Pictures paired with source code
· · · · ·

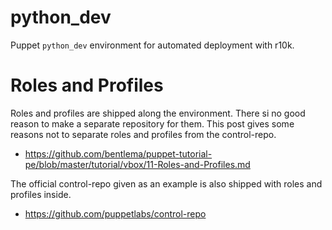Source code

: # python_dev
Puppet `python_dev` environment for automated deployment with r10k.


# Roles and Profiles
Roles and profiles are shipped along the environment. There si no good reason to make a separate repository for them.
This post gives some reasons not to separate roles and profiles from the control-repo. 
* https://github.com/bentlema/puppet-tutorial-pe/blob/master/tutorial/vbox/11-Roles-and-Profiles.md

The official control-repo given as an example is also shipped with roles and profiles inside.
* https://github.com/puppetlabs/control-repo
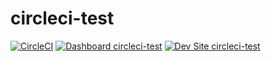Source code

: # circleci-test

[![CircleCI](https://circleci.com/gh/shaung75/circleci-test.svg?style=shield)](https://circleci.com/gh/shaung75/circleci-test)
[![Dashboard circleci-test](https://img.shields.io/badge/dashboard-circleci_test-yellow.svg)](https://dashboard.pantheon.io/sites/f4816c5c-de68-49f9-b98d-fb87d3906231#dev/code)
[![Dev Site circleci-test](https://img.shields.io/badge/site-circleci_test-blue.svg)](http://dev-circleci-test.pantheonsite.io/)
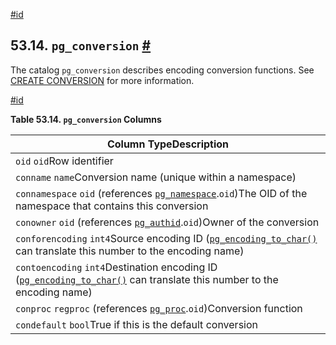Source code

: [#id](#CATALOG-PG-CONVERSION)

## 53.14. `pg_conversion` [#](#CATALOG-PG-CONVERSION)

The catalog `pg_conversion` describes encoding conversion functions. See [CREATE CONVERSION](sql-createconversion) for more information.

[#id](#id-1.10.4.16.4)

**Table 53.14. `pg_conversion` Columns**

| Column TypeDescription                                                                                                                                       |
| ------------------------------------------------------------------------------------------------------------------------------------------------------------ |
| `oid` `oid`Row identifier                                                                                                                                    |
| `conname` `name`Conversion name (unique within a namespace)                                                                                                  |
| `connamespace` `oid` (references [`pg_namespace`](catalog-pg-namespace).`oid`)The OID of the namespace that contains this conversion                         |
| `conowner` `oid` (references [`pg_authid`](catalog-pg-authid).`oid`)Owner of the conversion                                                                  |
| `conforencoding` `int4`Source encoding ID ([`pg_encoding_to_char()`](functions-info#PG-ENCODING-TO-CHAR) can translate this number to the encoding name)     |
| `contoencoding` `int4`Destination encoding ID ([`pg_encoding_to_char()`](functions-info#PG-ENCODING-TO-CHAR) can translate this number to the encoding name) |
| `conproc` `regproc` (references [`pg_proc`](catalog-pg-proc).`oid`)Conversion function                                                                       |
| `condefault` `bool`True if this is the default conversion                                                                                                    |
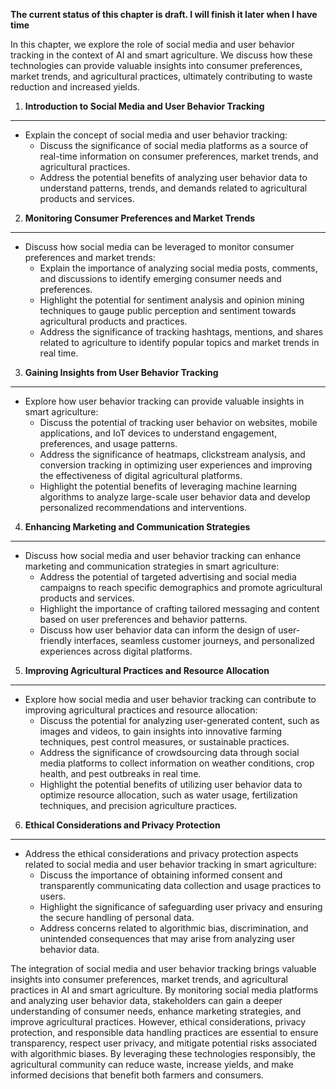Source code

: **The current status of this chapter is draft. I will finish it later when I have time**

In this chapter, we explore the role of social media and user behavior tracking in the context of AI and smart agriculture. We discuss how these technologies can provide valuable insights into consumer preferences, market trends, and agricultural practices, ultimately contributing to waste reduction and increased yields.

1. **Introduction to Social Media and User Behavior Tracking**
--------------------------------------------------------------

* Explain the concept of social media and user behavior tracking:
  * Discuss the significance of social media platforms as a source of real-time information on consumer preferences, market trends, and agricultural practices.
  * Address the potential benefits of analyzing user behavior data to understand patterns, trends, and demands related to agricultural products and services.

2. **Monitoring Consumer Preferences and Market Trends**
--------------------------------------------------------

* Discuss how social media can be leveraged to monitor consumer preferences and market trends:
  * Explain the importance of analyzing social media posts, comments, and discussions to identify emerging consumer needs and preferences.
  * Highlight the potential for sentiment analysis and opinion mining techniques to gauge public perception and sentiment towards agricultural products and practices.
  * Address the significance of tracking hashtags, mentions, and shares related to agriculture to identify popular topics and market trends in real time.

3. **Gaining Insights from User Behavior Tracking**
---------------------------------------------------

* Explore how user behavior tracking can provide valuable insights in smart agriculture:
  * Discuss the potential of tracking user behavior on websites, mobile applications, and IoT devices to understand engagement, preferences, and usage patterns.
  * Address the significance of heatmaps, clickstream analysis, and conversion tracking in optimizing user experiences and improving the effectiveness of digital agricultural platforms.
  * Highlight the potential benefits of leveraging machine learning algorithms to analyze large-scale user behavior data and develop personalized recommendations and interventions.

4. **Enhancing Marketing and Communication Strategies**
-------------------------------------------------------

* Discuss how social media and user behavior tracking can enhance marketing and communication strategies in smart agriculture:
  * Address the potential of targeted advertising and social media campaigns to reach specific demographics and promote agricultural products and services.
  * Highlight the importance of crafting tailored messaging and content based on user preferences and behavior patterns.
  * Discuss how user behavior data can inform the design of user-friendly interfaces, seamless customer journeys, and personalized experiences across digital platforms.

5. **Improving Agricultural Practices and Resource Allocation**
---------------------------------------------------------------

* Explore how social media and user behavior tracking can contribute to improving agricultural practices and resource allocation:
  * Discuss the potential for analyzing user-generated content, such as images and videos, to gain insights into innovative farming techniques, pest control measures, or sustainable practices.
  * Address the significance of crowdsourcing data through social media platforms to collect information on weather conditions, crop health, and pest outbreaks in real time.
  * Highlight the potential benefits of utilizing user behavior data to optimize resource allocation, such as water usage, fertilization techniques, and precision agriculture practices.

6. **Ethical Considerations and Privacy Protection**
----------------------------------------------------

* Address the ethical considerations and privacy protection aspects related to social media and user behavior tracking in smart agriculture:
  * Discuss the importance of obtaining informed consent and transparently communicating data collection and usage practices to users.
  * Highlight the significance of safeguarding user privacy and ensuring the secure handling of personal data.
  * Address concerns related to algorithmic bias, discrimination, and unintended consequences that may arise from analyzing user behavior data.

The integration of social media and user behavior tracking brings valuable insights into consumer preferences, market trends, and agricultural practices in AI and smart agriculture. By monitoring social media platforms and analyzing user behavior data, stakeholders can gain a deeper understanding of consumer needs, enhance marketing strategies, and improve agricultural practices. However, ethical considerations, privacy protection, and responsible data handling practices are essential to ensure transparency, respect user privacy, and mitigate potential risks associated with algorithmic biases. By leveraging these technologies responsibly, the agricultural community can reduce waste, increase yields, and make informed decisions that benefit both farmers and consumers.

· · · · ·

#### Requirement
Wherever the string "digital" occurs in the data, copy the line that holds it.

#### Task solution
  * Address the significance of heatmaps, clickstream analysis, and conversion tracking in optimizing user experiences and improving the effectiveness of digital agricultural platforms.
  * Discuss how user behavior data can inform the design of user-friendly interfaces, seamless customer journeys, and personalized experiences across digital platforms.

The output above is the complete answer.